*Task to carry out:* Set down the text in the data below word for word, leaving out the pictures.

*Stored data entries:*
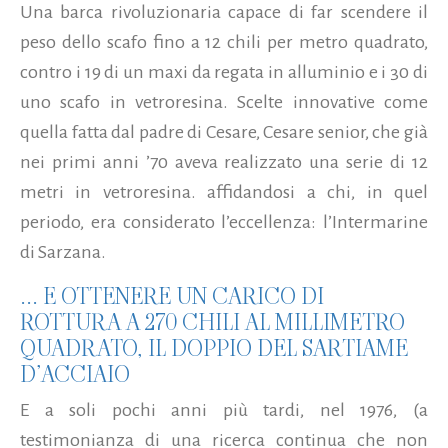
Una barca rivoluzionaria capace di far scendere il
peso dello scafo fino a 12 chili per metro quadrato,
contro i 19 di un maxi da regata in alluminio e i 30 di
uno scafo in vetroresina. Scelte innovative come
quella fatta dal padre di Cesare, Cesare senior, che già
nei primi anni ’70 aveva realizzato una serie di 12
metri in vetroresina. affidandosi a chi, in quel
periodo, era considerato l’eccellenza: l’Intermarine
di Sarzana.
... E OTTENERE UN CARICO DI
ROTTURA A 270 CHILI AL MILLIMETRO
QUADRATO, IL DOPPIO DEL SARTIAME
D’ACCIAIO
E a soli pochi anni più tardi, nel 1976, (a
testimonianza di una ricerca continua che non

*Result of this task:*
Una barca rivoluzionaria capace di far scendere il
peso dello scafo fino a 12 chili per metro quadrato,
contro i 19 di un maxi da regata in alluminio e i 30 di
uno scafo in vetroresina. Scelte innovative come
quella fatta dal padre di Cesare, Cesare senior, che già
nei primi anni ’70 aveva realizzato una serie di 12
metri in vetroresina. affidandosi a chi, in quel
periodo, era considerato l’eccellenza: l’Intermarine
di Sarzana.
... E OTTENERE UN CARICO DI
ROTTURA A 270 CHILI AL MILLIMETRO
QUADRATO, IL DOPPIO DEL SARTIAME
D’ACCIAIO
E a soli pochi anni più tardi, nel 1976, (a
testimonianza di una ricerca continua che non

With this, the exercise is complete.